Physical Therapy vs. Opioid Pain Killers

It’s no secret that there is a problem in the state of Tennessee with opioid drug abuse. Though the problem will vary from county to county, Tennessee hospital charges for opioid drug poisoning have risen 600% since 2001! It’s not only Tennessee that has the problem. Nationwide, the abuse of opiate medications has reached unprecedented levels. Since 1999, more than 165,000 people have died from opioid pain medication-related overdose. In 2014, more people died of overdose than any previous year. Shockingly, in 2012, healthcare providers wrote 259 million prescriptions for opiate pain medication. That’s enough for every American adult to have a bottle of pills. (source: APTA)

It is reported by the Centers for Disease Control and Prevention (CDC) that as many as 1 in 4 people who receive a prescription for opioids long-term for non-cancer pain will struggle with addiction. As you read this, you are probably able to think of someone you know who is struggling. So what is the answer? How can we avoid becoming addicted to pain medications? The answer is shockingly simple. Avoid taking them in the first place, if possible, and choose physical therapy (PT).

A chart, available for download from the American Physical Therapy Association (APTA) compares choosing physical therapy to choosing opioid pain medication for pain relief. (See below)

The arguments outlined here are fairly convincing. Physical therapy is effective for pain relief, without harmful side effects.

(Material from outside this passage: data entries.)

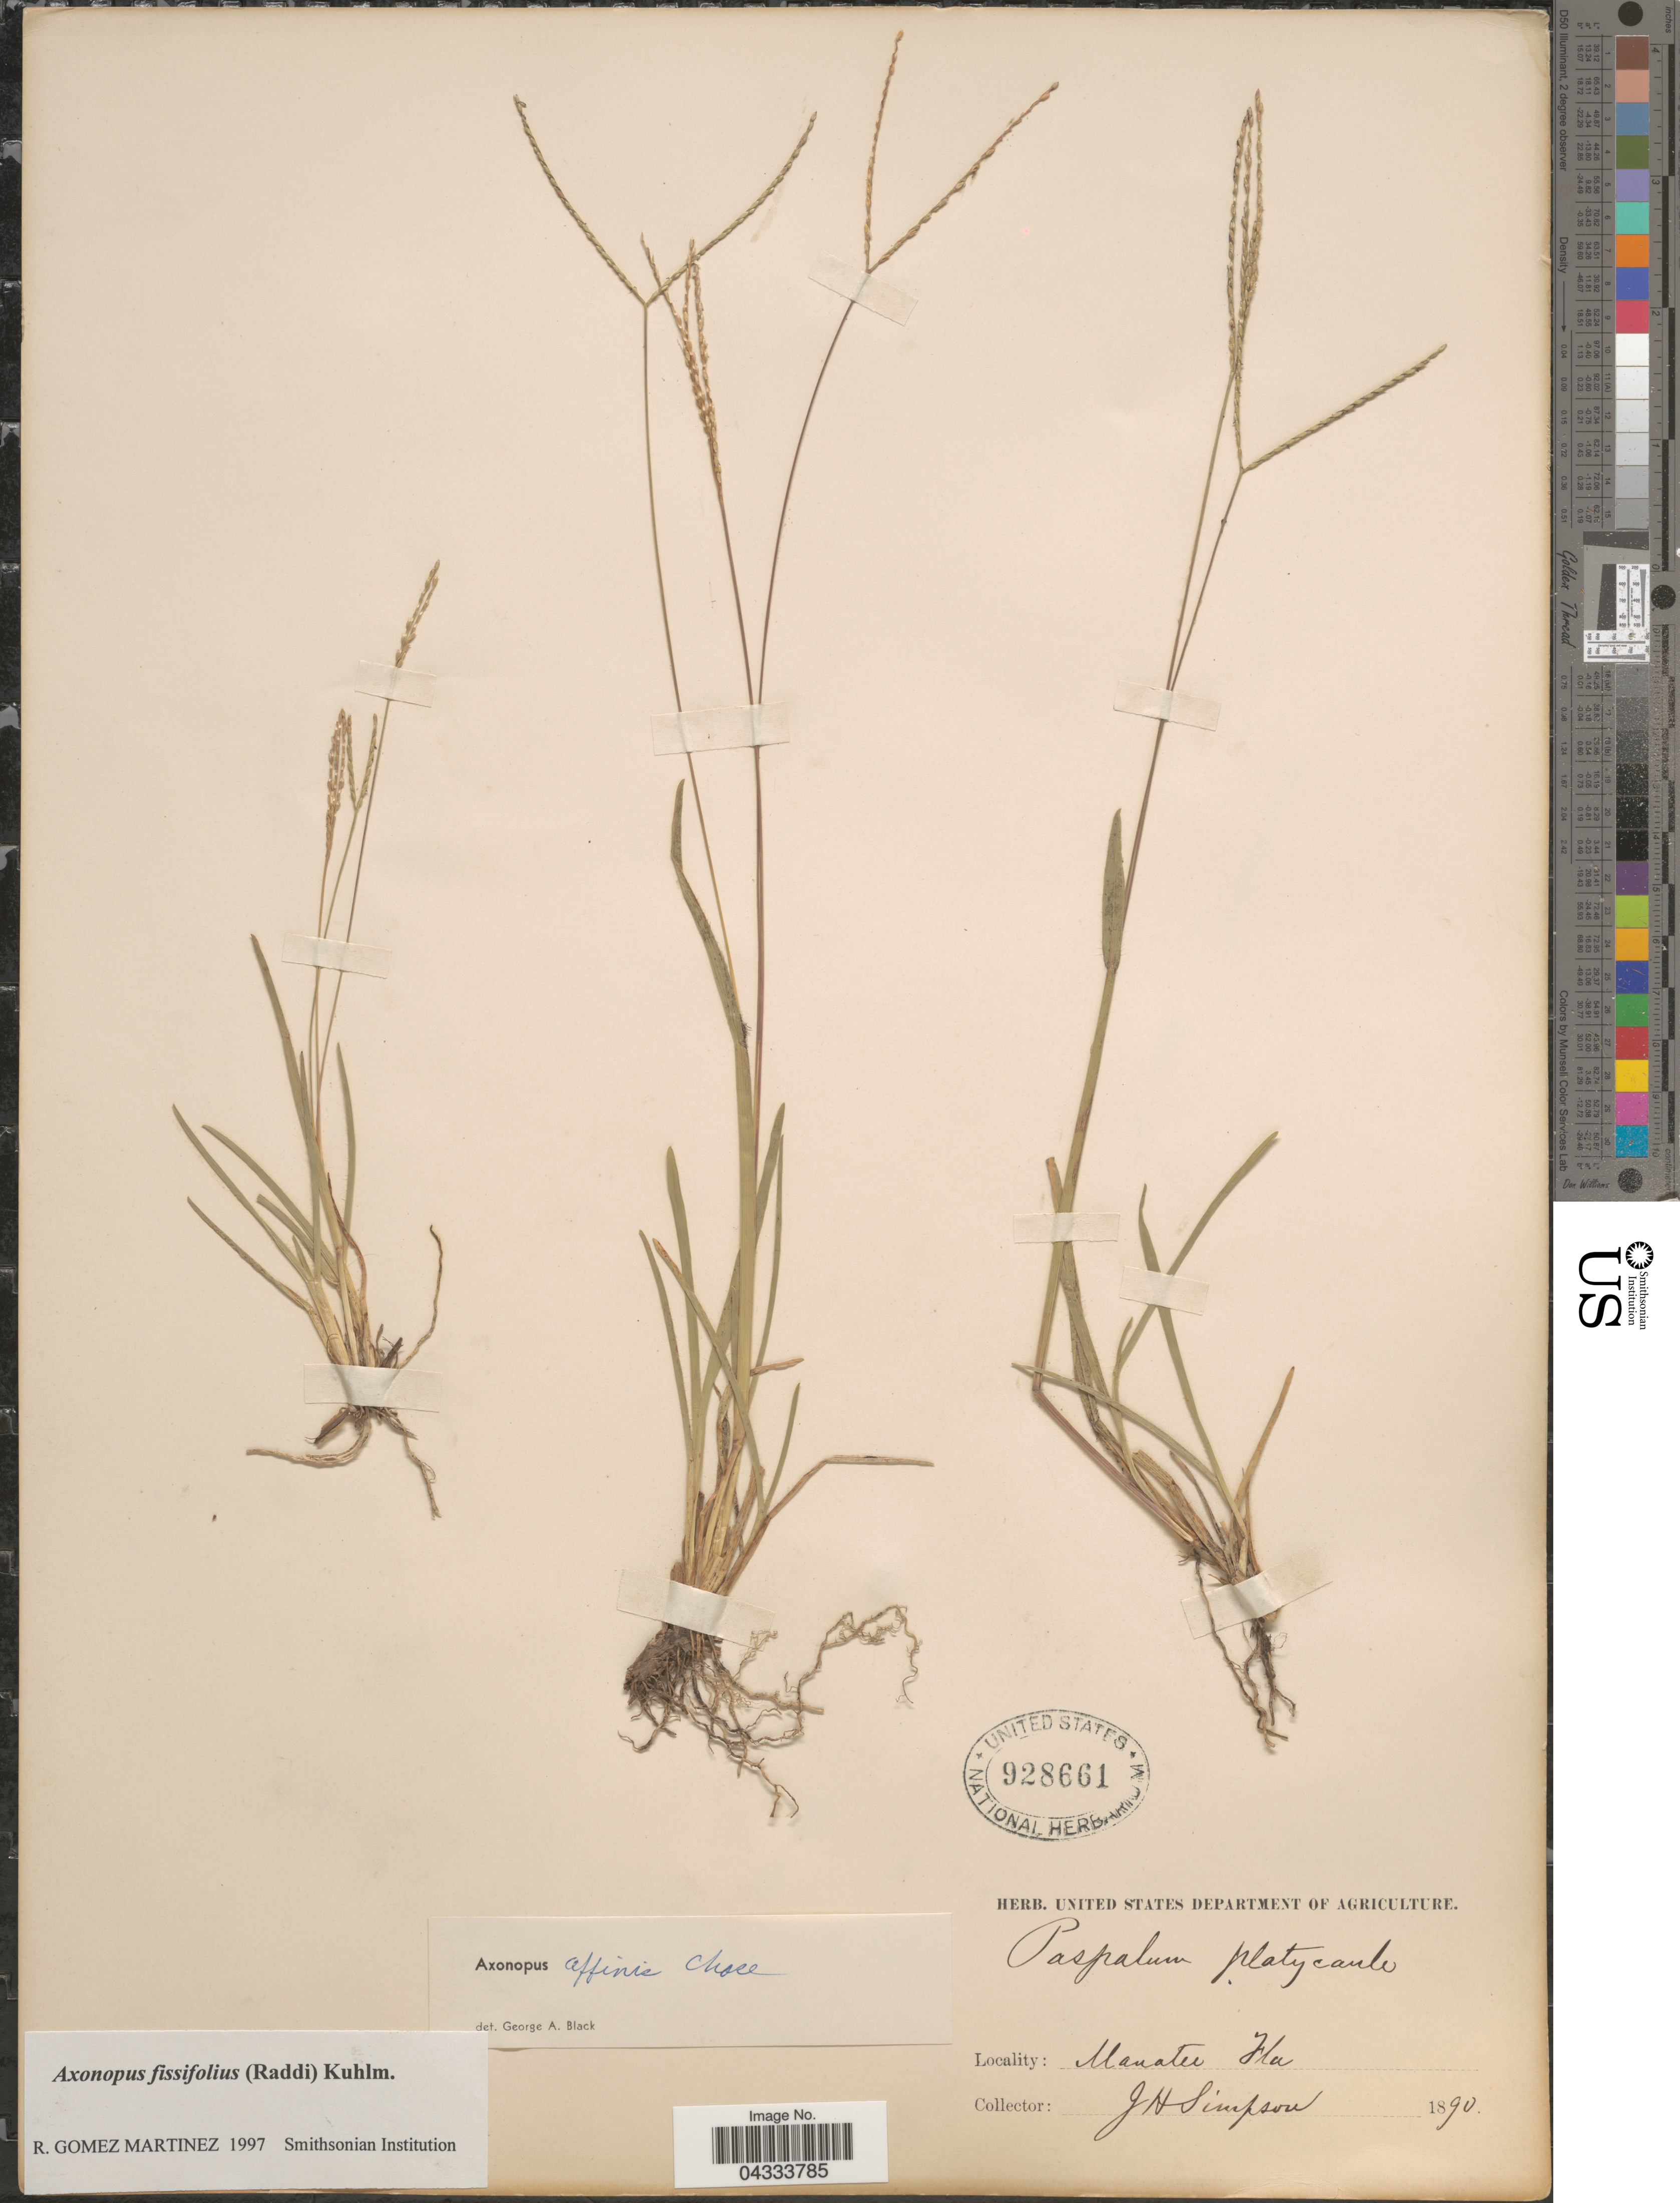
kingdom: Plantae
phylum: Tracheophyta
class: Liliopsida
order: Poales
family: Poaceae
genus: Axonopus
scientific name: Axonopus fissifolius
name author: (Raddi) Kuhlm.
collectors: J. H. Simpson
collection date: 1890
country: United States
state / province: Florida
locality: Manatee.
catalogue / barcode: US 928661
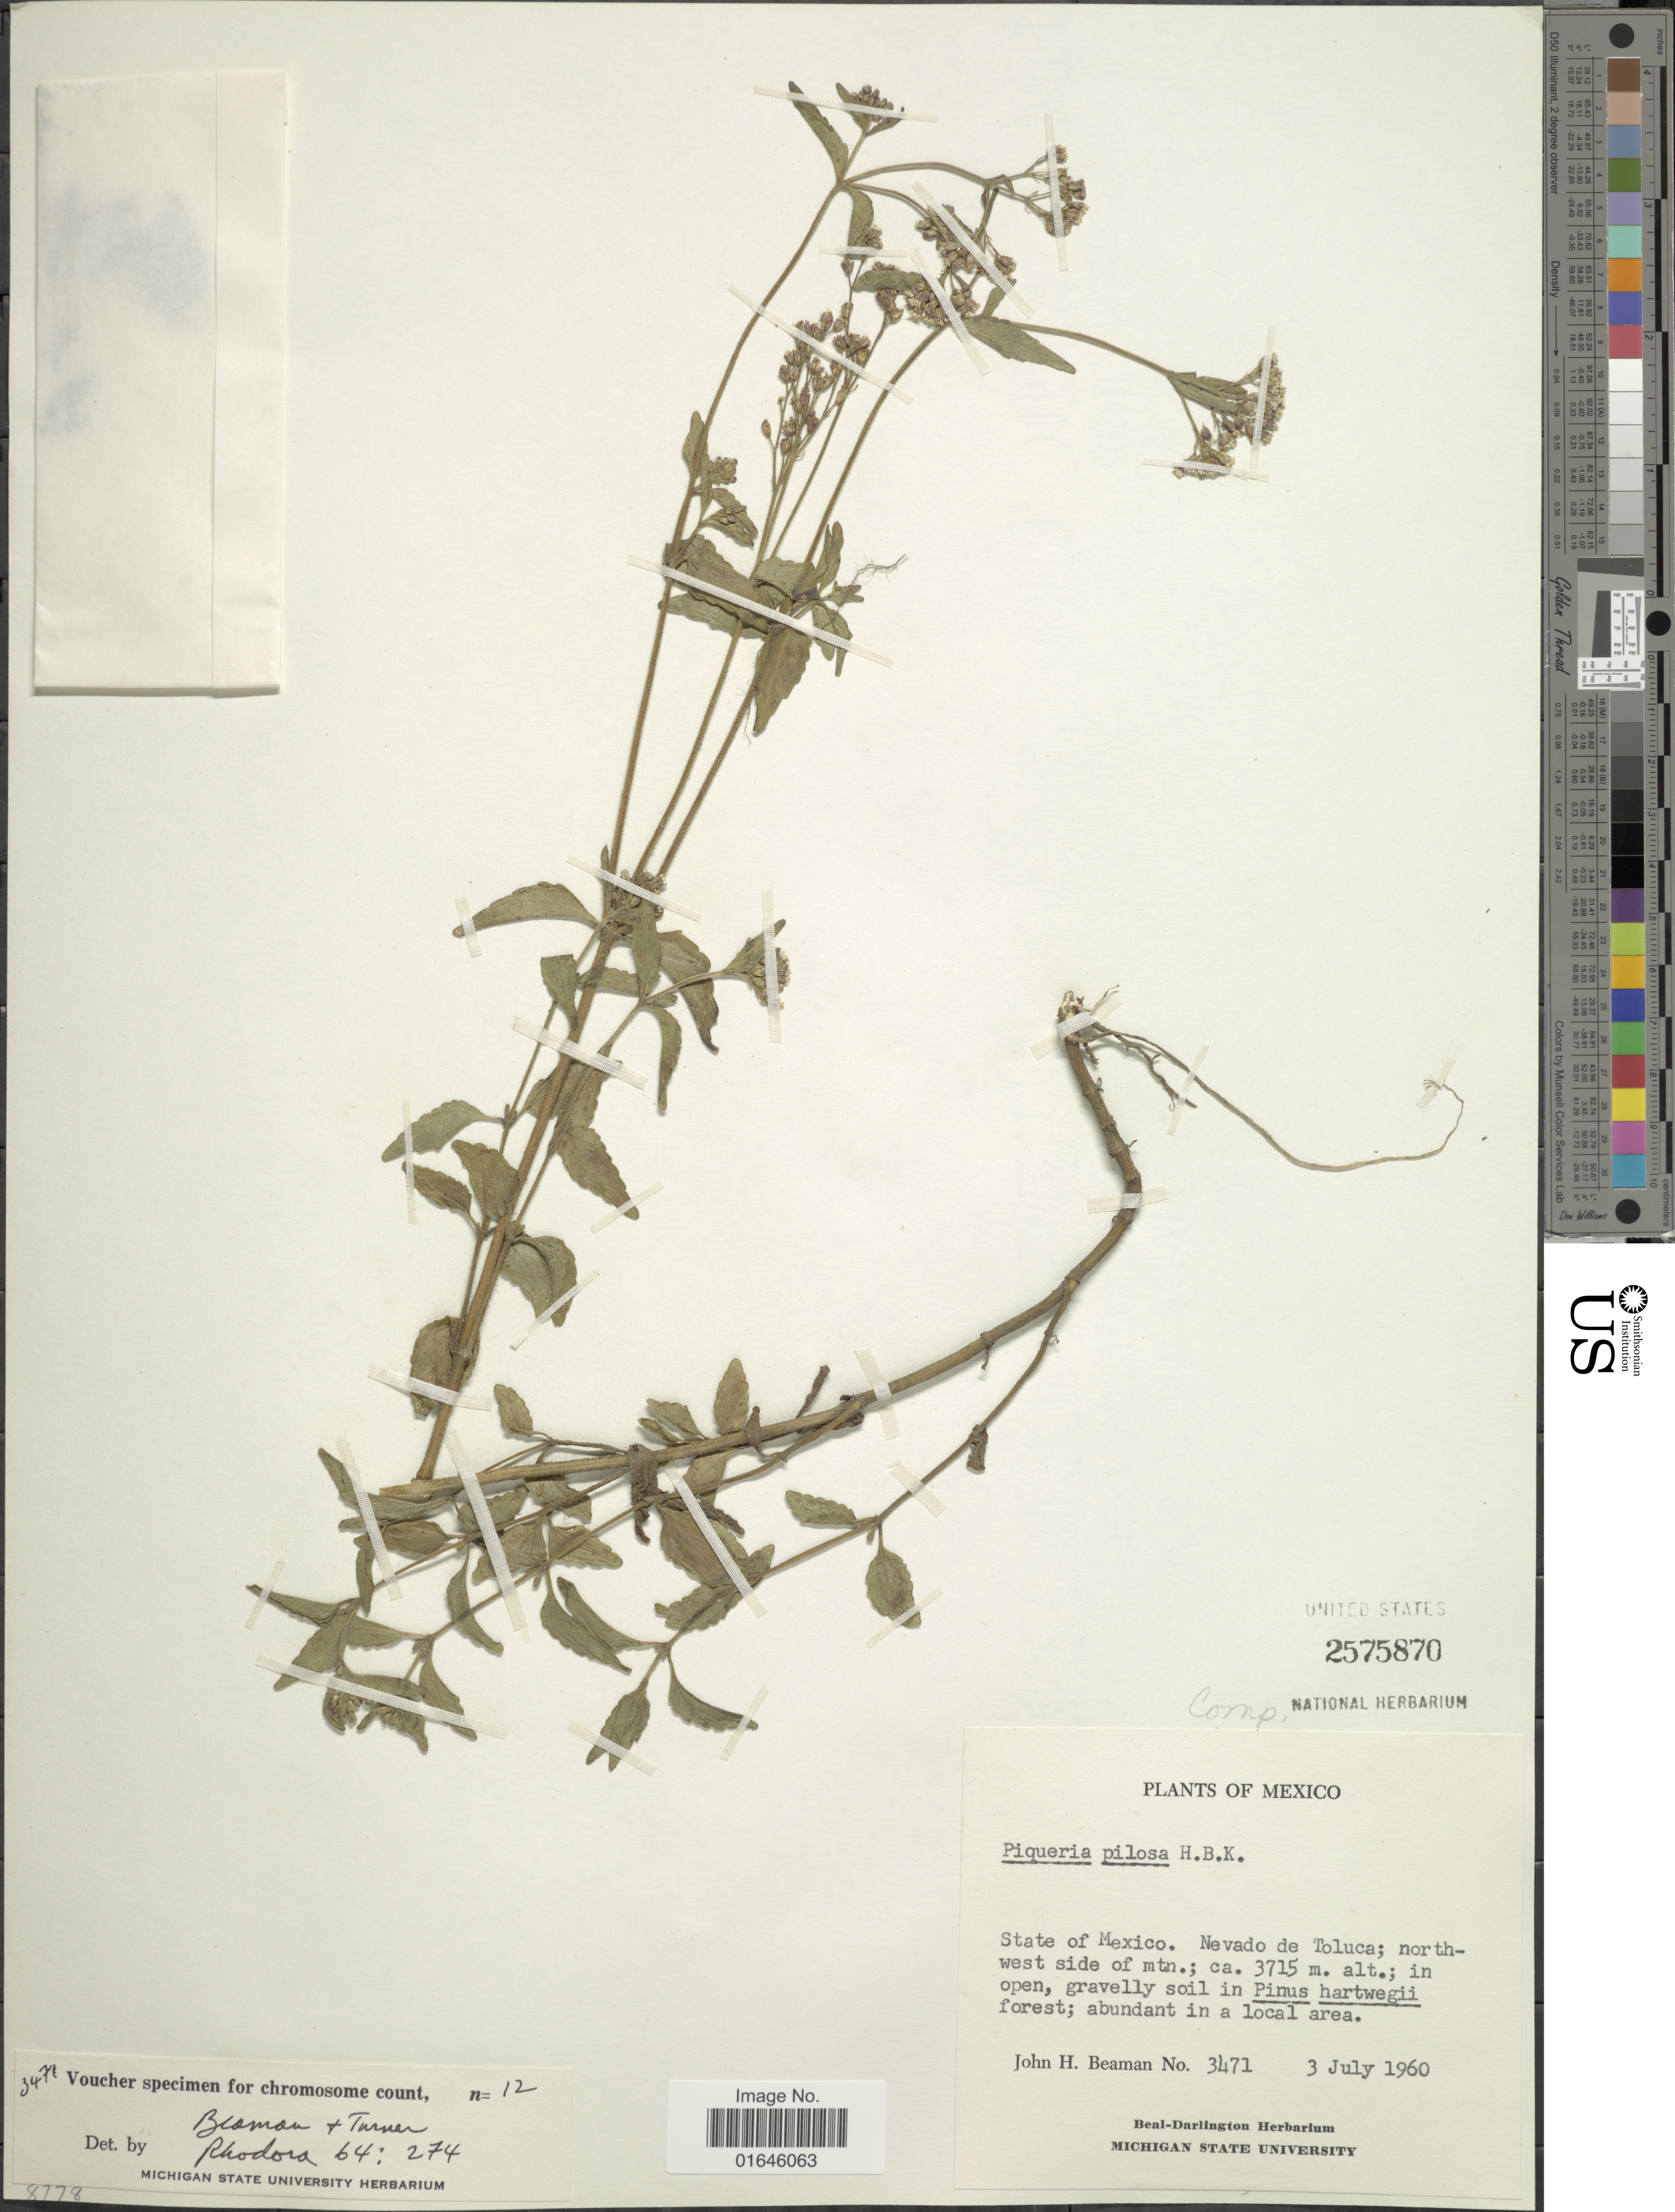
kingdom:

Highly Skilled in Numerous Interventions
Contrary to popular belief, PT isn’t only for post-operative recovery from surgery, recovery from a stroke, or rehab for other major debilitating events. While we are excellent at helping people recover from those things, we are also highly skilled at applying other interventions that have proven effective for pain relief, such as dry needling, joint mobilization, etc.

Movement Experts
We are movement experts and can often provide you with a personalized plan to help you with whatever is your source of pain. According to research done in 2012 and 2013, PT has even been found to be just as effective as surgery for knee osteoarthritis, meniscal tears, and rotator cuff tears in the shoulder. While surgery could be the answer, it can be often avoided by seeing a physical therapist first.

So, if you are suffering from chronic pain, why don’t you give physical therapy a shot? Treat the source of your pain instead of masking it with medication.